Yes, I’ve been watching too much “Grey’s Anatomy.” But sometimes these candy pop shows can be surprisingly insightful.
As I’ve been talking about a lot lately, I’m beginning to realize that it’s important to filter the people who come through your life. They’re not all going to make the “best friend” list. Then again, they might not make any list at all. And it doesn’t make you or me a horrible person for making that decision.
You know, there was a time when I was really picky about my friends, but in a different way than I am now. Now, for me, it’s about the people who I know I can count on. I hope those out there whom I call my friends know that they can always count on me.
Obviously, whether to include/keep someone in your life isn’t a snap decision that you make on a whim. It’s a decision that comes after a lot of thought and soul searching.
I’ve been wondering whether it’s easier to remember those who are the antagonists in our lives or the protagonists. As I said before, sometimes the simplest gestures mean the most. Then again, I feel like a lot of times I come back to the hurt that others have caused (and some continue to do).
But I guess as with anything in life, we have to take the good with the bad, and that includes people, too!
Two thoughts:
ReplyDeleteFirst, a friend of mine at UC Irvine is writing a social theory term paper on Grey's Anatomy. :) (The assignment was, use social theory to analyze something in pop culture.)

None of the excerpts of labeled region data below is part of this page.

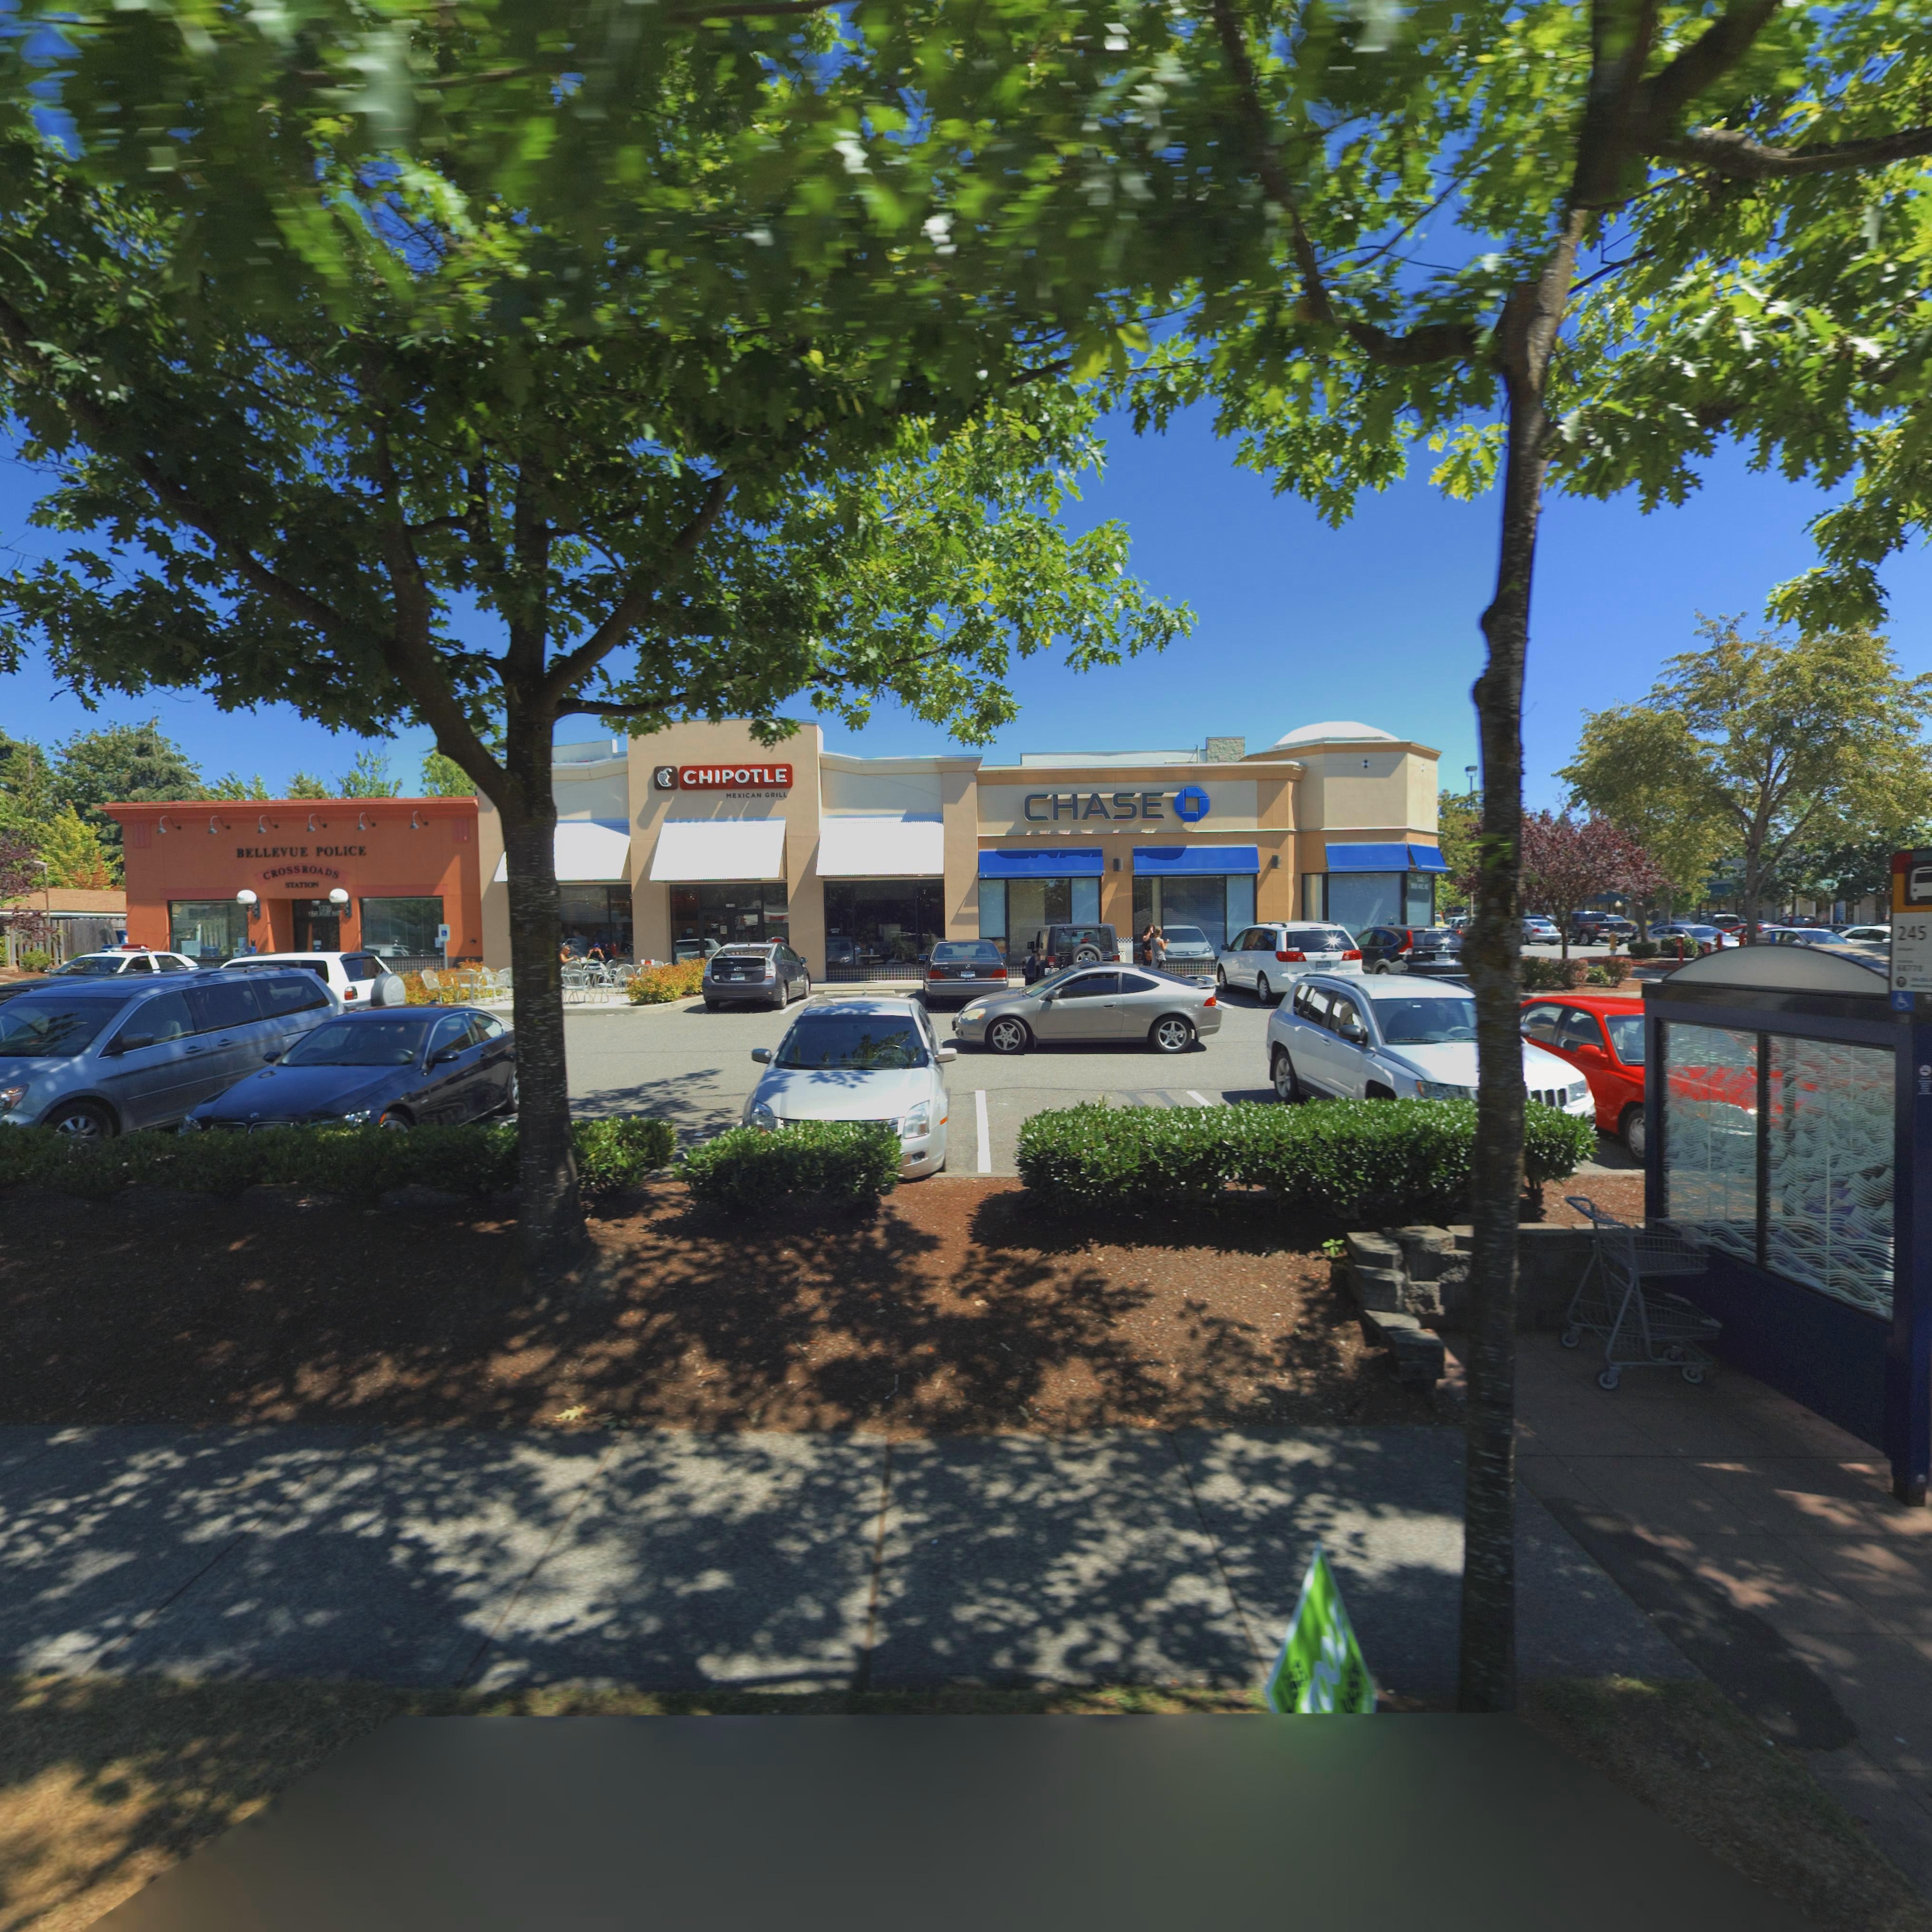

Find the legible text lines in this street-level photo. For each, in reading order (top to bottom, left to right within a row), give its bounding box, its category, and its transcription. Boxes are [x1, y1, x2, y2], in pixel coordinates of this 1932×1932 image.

[681, 768, 788, 784] BusinessName: CHIPOTLE
[725, 791, 788, 798] BusinessName: MEXICAN GRILL
[1023, 791, 1165, 821] BusinessName: CHASE
[236, 846, 366, 858] BusinessName: BELLEVUE POLICE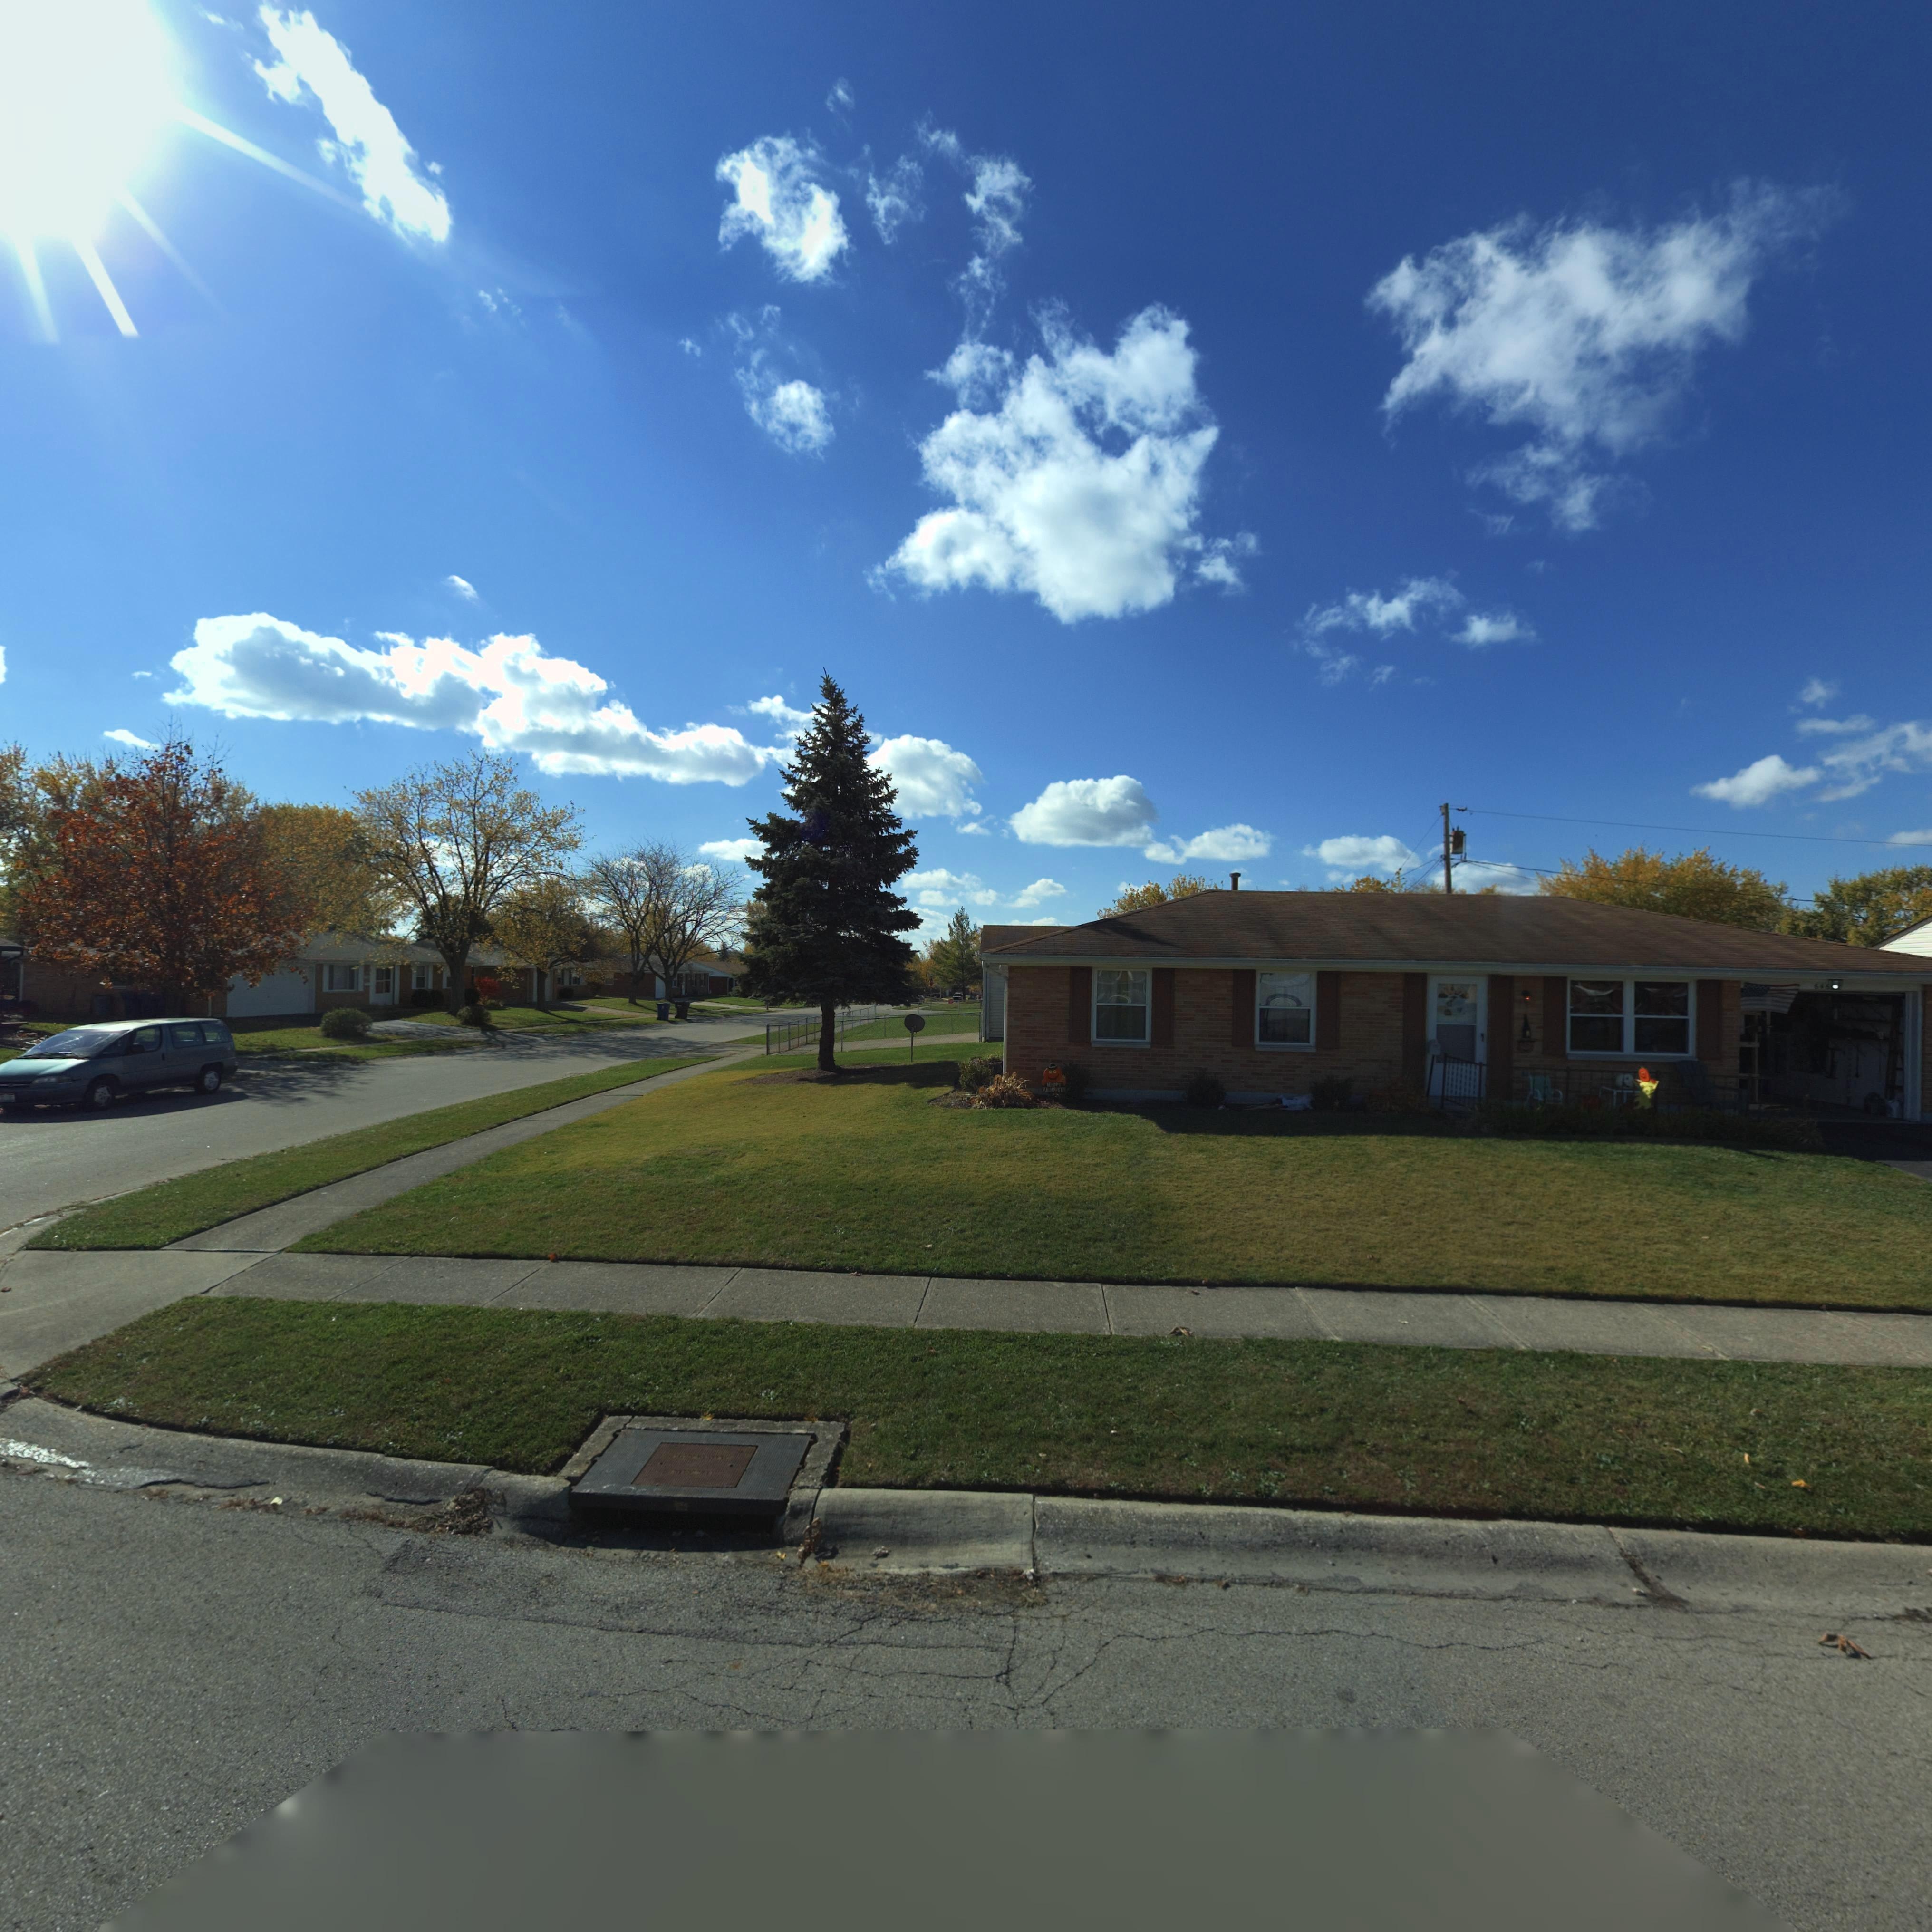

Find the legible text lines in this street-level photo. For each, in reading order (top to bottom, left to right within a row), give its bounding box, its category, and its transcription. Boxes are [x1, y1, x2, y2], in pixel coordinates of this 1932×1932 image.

[1814, 983, 1831, 991] StreetNumber: 645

Second, I remember when I changed my thinking about friends as well. It's hard for me to describe it precisely, but it had a couple features. Like realizing, as much as I disliked it, that it mattered more to me how my friends treated me than how they treated others. I've been friends with some real jerks in my time, but they were (almost) always nice to me. When I was younger, I could not accept that dichotomy. When I got older, well... I guess I got a bit less judgmental about it, or just more needy, I don't know. My priorities changed. Also, I can't remember who my friend was quoting, but some author made a suggestion that you should only be friends with people who generally make you feel good about yourself and who you are feel good when you spend time with them. I like that standard, as I have definitely had a few friends here and there who would not have fit.
The hardest thing though, is realizing that the list you want to put someone on is not the list they would like you to be on. I think that general description describes the majority of the social problems I've had in the last few years.
As always, Dan,thanks for your thoughtful and insightful comments!